Rothstein not only saw that an established and lucrative market of drug users and addicts had lost its ultimate source of supply; he moved in swiftly to create a whole new system to replace it. Rothstein possessed—as did no other gangster of his era—the capital to finance such an enterprise, the political clout to operate with impunity, and the connection to big-city criminal gangs for streetlevel distribution.

He dispatched a number of employees with experience purchasing liquor in Europe to locate major sources of supply. They found that buying narcotics on the Continent was ludicrously easy. Legitimate pharmaceutical firms—in France, Germany, and Holland—were happy to sell big orders of heroin, morphine, or cocaine, no questions asked. Rothstein used only his own people to arrange giant orders and oversee shipment back as innocuous sea freight. Once in the United States, the drugs were distributed by Rothstein’s people to the wide network of big-city Prohibition gangsters.

But Rothstein’s many years of colluding with Tammany Hall had made him arrogant and careless. When, for instance, two traffickers named Charles Webber and William Vachuda were arrested at a New York toy company on July 13, 1926, moments after the delivery of 225 pounds of heroin (identified as “bowling balls and pins”) from the newly docked liner Arabic —the biggest drug bust of the year—Rothstein promptly posted twenty-five thousand dollars in bail for each man.

Such blatant and frequent bailing out of arrested drug traffickers eventually aroused much federal interest, especially as it coincided with a quantum leap in the amounts of smuggled drugs seized by federal customs agents. In the fiscal year ending June 30, 1926, U.S. Customs had confiscated 449 pounds of opium, 42 pounds of morphine, 3.5 pounds of heroin, and 10 pounds of cocaine. By mid-1928 those figures had soared to 2,354 pounds of opium, 91 of morphine, 27 of heroin, and 30 of cocaine.

A few months before Rothstein’s murder, the U.S. Attorney’s Office in New York sent federal agents to talk with him. The Brain blandly “admitted lending money to those suspected…of trafficking in drugs” but denied knowing what they were spending it for. The government was preparing an indictment when Rothstein was shot.

But his loss was well compensated for by the incredible windfall of his meticulous files, especially those of the Rothmere Mortgage Corporation, the front for his narcotics business. One month after Rothstein’s death federal agents in New York, Buffalo, and Chicago seized four suspects and three steamer trunks filled with drugs said to be worth more than three million dollars. “This is the single biggest raid on a narcotic ring in the history of this country,” declared U.S. Attorney Charles H. Tuttle, inaugurating the hyperbolic style of assessing drug raids that has continued to this day.

In March Tuttle’s office said that “a casual study of some of the [Rothstein] account books indicated that receipts of from six to seven thousand dollars were received daily by the syndicate leaders in their headquarters in this city.”

Another rare glimpse of the Rothstein modus operandi came three years after his murder, when the New York trafficker “Ike” Berman—disgusted by an undercover agent’s reluctance to make a ten-kilo purchase of heroin—burst out, “Do you know who I used to do business with? Arnold Rothstein, Jack Diamond and Oscar and Sam Weiner…we used to bring back a million dollars’ worth of junk from Merck’s factory in Berlin.”
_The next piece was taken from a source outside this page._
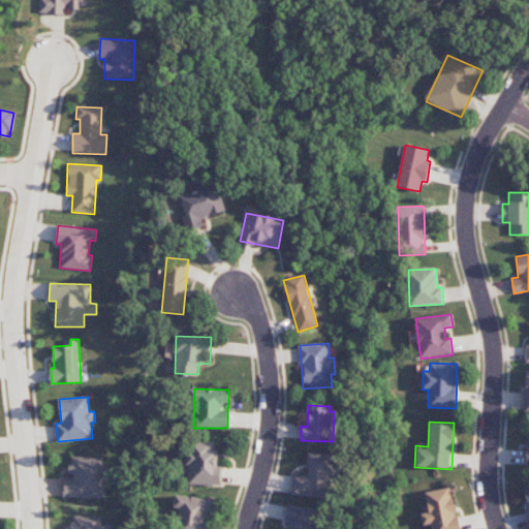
[(220,486),(220,467),(214,466),(215,442),(190,441),(189,485),(220,486)]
Meanwhile, to no one’s surprise, the Rothstein case dragged on unsolved. The police were patently unwilling to touch it, and a small-time gambler and hoodlum finally railroaded for the murder was acquitted. Chroniclers of the underworld ultimately concluded that Edward T. (“Legs”) Diamond, a member of the Rothstein syndicate, was responsible for the slaying, the aftermath of a double-cross over a drug deal.
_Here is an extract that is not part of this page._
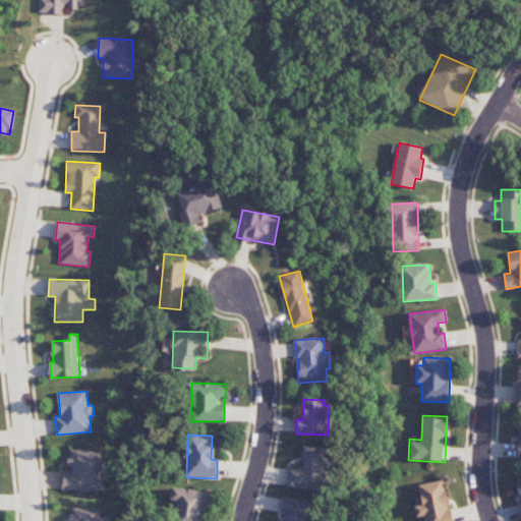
[(287,487),(322,491),(323,477),(332,478),(333,460),(326,459),(327,448),(304,446),(301,470),(288,468),(287,487)]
Other gangsters moved in to take over the trade, and the basic monopolistic system Rothstein had established survived for decades, run by generations of powerful New York mobsters. It is no coincidence that Charles (“Lucky”) Luciano, a Rothstein employee in the twenties, would dominate the postwar heroin trade until his death in 1962. Rothstein’s system remained intact until the Colombian cartels brought cocaine and chaos to the markets in the 1970s.